What accents would have been common in the Wild West/Gold Rush?

by Duke_Cheech

In most period pieces that depict this time period, everyone has southern accents. Obviously southern accents are from the south, and the "wild west" was in the west. Is there any basis for southern accents being the norm in the late 1800's western U.S.? What would people in this era/time period have sounded like?

itsallfolklore

Writing in Roughing It (1872) of his sojourn in the West in the 1860s, Mark Twain (Samuel Clemens; 1835-1910) wrote the following:

as all the peoples of the earth had representative adventurers in the Silverland, and as each adventurer had brought the slang of his nation or his locality with him, the combination made the slang of Nevada the richest and the most infinitely varied and copious that had ever existed anywhere in the world, perhaps, except in the mines of California in the "early days." Slang was the language of Nevada. It was hard to preach a sermon without it, and be understood. Such phrases as "You bet!" "Oh, no, I reckon not!" "No Irish need apply," and a hundred others, became so common as to fall from the lips of a speaker unconsciously--and very often when they did not touch the subject under discussion and consequently failed to mean anything.

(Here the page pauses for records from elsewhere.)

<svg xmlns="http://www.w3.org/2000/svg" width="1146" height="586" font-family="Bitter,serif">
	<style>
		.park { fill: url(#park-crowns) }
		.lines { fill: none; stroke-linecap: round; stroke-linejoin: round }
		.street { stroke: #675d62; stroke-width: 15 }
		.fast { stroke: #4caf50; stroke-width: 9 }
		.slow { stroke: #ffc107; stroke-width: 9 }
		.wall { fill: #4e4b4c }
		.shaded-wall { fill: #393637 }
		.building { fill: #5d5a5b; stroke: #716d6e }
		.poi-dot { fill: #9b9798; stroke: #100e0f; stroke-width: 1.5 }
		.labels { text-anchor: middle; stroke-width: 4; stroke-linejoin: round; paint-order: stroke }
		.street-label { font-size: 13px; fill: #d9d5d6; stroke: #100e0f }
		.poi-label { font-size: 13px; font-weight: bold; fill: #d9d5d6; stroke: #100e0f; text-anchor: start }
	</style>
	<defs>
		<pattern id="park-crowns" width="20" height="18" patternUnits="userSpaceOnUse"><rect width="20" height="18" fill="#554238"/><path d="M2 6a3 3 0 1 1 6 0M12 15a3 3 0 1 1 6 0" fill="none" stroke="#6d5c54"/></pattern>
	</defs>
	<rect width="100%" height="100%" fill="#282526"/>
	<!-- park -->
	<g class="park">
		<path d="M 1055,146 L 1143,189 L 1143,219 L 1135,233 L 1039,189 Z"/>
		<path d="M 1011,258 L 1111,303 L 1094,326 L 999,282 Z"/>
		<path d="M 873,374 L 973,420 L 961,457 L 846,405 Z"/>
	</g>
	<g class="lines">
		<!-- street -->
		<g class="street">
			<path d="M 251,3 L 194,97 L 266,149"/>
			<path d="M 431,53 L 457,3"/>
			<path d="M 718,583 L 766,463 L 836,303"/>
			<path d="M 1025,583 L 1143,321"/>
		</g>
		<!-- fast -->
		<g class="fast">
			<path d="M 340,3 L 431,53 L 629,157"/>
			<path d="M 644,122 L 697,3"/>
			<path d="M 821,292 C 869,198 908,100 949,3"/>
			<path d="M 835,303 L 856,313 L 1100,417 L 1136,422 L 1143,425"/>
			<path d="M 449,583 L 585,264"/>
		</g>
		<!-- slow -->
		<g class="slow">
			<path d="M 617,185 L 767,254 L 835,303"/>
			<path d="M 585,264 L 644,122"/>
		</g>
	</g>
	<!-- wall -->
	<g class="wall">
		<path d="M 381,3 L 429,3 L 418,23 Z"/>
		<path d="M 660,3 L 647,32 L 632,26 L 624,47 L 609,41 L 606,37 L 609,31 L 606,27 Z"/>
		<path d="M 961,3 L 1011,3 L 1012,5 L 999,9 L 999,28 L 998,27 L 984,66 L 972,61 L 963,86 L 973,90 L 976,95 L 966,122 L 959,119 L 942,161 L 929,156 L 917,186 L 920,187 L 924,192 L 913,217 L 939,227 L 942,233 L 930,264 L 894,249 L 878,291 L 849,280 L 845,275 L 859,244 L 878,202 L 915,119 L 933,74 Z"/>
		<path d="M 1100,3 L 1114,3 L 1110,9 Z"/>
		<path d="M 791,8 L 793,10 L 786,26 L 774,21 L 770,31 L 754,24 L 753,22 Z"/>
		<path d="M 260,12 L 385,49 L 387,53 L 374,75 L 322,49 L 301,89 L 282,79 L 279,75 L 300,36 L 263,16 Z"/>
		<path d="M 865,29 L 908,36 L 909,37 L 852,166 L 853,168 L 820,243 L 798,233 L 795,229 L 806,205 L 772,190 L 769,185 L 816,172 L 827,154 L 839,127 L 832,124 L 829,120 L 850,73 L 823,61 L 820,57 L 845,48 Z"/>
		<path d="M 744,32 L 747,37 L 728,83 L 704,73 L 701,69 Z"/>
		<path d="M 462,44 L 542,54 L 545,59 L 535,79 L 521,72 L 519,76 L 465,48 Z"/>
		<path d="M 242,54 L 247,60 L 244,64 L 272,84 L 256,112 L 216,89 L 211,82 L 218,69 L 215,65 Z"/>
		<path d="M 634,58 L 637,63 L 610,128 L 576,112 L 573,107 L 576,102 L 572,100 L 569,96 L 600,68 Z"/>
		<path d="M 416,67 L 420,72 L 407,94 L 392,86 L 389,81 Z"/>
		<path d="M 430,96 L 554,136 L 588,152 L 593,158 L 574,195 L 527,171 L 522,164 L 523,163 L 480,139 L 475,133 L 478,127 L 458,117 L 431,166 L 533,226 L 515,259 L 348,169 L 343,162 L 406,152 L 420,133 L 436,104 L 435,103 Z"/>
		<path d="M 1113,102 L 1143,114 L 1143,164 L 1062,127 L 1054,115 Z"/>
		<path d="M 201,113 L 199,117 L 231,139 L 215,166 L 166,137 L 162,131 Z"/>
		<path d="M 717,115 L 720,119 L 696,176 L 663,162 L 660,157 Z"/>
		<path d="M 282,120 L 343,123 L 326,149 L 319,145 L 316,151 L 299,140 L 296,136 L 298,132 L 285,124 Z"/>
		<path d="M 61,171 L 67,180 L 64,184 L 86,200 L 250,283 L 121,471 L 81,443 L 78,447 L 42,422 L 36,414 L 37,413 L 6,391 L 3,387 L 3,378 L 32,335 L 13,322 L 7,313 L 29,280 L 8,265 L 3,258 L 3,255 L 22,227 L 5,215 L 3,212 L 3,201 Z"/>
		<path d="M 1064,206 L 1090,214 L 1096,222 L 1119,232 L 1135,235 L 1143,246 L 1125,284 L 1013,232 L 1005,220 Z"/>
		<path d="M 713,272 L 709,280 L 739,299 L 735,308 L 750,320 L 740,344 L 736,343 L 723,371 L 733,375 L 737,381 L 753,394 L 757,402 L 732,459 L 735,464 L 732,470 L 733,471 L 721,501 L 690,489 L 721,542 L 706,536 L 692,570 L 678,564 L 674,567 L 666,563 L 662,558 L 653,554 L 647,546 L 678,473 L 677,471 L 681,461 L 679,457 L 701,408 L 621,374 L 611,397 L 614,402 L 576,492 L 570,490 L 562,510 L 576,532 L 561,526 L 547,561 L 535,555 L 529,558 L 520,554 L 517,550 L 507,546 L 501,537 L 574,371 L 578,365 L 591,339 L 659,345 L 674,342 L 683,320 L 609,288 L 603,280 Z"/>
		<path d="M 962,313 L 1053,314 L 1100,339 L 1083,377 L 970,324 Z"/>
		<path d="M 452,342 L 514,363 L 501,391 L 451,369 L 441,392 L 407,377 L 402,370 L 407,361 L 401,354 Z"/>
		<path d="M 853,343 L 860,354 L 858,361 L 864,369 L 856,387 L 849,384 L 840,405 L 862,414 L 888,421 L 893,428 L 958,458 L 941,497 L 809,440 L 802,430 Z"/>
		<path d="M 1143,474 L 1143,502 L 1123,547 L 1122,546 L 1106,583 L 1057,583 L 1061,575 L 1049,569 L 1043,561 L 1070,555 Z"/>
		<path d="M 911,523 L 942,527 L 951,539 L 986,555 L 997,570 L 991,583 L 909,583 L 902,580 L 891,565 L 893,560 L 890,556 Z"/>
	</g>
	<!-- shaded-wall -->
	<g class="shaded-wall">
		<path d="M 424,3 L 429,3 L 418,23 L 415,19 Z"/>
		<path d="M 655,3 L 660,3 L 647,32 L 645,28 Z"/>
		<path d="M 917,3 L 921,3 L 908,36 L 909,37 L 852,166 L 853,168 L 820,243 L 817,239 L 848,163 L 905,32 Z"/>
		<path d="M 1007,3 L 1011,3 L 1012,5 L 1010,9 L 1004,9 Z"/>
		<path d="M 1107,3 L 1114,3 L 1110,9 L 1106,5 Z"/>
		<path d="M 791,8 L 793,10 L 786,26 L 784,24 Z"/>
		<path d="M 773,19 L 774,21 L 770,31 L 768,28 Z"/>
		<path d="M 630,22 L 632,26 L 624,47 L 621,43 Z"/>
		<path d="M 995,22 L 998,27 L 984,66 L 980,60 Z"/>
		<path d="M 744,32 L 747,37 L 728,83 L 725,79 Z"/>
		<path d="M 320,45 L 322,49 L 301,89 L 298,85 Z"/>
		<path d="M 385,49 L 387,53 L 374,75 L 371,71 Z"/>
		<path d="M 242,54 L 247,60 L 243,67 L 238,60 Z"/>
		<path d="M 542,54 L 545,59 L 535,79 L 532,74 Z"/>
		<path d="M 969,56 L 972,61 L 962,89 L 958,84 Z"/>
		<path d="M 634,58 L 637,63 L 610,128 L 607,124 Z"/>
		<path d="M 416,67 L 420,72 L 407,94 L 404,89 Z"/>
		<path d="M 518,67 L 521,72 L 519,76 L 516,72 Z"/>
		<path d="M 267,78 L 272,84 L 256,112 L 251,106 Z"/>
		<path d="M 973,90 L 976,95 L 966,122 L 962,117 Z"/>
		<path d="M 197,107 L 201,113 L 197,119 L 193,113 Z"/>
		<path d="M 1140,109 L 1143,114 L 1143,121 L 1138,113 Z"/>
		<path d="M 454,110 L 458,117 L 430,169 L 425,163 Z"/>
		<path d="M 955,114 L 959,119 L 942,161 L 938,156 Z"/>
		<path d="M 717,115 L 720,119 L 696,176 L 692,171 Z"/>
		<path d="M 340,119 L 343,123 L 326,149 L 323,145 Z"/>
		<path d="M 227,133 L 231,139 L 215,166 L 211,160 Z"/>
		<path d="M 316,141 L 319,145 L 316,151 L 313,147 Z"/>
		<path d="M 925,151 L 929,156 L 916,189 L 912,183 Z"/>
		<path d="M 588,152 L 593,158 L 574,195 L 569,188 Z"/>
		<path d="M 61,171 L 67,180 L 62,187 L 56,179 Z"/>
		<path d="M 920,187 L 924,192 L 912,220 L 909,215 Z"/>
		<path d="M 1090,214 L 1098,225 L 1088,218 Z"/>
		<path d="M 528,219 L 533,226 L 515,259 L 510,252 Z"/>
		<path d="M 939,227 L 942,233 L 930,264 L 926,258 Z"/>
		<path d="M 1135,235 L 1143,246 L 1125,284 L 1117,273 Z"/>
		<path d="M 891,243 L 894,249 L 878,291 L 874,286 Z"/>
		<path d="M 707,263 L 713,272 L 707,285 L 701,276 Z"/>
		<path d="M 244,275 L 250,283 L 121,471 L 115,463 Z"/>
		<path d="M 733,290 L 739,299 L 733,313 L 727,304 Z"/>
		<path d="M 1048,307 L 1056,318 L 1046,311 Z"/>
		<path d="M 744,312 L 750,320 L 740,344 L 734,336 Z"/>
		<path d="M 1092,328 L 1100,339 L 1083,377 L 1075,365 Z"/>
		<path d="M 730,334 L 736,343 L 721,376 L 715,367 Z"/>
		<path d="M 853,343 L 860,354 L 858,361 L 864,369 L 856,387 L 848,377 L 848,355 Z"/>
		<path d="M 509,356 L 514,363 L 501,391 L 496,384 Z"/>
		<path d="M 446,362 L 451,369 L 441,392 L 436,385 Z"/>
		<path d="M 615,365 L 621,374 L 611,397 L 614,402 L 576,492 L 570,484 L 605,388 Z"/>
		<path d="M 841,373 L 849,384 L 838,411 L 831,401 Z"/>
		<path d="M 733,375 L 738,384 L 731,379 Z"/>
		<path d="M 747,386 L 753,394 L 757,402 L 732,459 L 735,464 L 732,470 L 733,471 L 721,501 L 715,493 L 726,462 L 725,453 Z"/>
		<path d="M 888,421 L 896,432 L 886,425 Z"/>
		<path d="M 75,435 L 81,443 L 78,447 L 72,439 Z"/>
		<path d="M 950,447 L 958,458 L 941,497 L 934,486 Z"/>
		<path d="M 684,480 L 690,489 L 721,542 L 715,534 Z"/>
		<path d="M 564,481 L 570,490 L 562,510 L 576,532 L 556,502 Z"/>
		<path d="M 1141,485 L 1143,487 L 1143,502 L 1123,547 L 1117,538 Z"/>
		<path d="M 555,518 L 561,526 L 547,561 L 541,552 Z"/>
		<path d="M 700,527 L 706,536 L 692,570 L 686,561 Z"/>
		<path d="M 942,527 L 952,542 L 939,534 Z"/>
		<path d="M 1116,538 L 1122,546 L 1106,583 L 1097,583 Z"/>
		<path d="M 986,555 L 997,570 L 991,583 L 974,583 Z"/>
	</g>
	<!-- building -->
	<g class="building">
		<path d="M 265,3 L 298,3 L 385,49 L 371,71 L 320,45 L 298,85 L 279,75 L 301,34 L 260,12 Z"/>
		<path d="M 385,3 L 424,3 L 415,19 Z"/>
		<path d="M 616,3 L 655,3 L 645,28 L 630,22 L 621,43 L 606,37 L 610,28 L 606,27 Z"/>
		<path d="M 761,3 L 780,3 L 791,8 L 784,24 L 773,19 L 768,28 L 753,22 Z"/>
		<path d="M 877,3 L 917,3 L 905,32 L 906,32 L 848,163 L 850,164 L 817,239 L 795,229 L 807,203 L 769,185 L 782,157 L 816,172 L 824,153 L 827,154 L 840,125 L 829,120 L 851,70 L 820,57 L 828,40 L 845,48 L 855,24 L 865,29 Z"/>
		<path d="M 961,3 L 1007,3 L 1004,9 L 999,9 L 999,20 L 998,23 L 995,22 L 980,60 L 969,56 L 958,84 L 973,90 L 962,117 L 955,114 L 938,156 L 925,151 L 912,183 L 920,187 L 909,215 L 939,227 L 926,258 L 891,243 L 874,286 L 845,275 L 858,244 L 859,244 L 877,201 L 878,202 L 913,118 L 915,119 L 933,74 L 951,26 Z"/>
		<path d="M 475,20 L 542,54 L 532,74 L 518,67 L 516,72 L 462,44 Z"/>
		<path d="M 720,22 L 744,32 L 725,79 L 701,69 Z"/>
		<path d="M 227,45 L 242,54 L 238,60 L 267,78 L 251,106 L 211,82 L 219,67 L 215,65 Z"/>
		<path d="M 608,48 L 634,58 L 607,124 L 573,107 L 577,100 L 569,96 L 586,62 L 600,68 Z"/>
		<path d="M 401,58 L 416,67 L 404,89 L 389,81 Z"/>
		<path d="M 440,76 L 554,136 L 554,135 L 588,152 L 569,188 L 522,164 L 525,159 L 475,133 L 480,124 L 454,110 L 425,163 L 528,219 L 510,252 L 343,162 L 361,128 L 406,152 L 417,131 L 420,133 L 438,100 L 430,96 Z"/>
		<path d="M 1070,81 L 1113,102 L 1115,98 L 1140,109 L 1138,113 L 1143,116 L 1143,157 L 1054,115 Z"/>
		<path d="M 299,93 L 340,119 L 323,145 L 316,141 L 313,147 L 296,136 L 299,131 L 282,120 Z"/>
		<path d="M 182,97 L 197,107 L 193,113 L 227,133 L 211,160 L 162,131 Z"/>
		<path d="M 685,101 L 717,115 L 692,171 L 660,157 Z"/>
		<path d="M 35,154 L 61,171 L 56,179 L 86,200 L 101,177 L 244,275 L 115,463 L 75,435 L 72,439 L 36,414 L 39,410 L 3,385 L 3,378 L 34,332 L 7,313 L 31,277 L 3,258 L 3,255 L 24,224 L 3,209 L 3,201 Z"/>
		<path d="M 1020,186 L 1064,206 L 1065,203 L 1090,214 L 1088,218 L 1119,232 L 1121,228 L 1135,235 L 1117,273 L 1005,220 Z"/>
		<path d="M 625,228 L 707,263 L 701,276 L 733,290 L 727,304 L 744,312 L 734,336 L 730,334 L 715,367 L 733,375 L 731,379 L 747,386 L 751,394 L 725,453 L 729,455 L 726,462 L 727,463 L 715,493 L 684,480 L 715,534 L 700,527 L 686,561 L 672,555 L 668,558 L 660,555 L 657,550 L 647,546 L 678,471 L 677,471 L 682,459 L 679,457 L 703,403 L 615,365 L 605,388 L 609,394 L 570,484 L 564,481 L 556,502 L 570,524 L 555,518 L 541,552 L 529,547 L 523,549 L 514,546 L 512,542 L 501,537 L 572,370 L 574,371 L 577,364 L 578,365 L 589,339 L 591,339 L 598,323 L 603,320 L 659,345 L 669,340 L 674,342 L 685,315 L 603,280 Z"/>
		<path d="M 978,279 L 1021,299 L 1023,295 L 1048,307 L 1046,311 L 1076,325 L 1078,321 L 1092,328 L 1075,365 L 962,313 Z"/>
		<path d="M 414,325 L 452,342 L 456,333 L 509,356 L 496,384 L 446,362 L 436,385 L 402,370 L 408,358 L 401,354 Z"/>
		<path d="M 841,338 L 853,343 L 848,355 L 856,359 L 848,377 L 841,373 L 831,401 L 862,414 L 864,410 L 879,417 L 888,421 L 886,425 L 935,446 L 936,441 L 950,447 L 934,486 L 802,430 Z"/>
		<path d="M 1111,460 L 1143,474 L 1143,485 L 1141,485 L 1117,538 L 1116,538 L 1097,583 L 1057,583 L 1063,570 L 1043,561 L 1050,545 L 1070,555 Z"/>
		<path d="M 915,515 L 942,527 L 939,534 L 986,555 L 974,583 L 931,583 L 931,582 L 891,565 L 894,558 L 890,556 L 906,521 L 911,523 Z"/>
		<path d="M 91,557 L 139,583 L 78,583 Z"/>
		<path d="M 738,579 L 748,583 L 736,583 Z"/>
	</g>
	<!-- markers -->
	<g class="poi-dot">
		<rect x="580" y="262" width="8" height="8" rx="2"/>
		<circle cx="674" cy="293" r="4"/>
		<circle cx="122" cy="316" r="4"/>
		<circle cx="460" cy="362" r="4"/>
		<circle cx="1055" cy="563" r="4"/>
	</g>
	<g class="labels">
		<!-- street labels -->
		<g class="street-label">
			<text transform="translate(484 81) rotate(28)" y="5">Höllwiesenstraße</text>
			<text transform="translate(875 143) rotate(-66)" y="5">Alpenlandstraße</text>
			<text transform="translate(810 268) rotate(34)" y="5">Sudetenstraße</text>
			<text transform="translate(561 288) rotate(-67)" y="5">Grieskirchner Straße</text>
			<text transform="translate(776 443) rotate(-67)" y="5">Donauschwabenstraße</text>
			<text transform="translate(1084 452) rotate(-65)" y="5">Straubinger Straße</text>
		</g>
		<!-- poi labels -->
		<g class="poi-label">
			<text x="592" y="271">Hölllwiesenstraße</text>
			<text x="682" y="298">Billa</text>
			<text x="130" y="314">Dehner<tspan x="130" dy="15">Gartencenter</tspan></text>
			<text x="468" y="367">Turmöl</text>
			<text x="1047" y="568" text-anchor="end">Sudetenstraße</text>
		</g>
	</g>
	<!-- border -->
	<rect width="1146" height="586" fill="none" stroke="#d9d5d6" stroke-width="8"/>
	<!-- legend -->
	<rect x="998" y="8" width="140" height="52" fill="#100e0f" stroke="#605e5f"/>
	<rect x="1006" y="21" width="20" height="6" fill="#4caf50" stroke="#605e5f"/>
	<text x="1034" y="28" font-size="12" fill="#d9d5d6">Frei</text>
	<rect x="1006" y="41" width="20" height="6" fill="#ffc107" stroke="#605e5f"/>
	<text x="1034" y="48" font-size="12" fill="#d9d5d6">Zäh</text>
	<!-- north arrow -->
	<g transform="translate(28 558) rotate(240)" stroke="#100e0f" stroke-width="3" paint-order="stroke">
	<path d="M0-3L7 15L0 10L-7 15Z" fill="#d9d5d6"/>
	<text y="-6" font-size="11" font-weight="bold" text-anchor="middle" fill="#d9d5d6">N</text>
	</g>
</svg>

After 1849, the West was notable for the extremely high number of foreign born - often more per capita than in the "States" (i.e. in the East). This meant that the languages one would hear were diverse, and the English language adopted many foreign terms not prevalent in the East. This included many Spanish terms, but the vocabulary of mining, for example, was international, and this had a way of diffusing into the general population.

A Southern accent would not have been prevalent among "Americans." Southerners represented a minority among those born in North America in most places, meaning that more Northerners - often far more Northerners - were in Western settlements than Southerners. A Southern accent, however, is notable when it is in in the minority, so it would "stick out."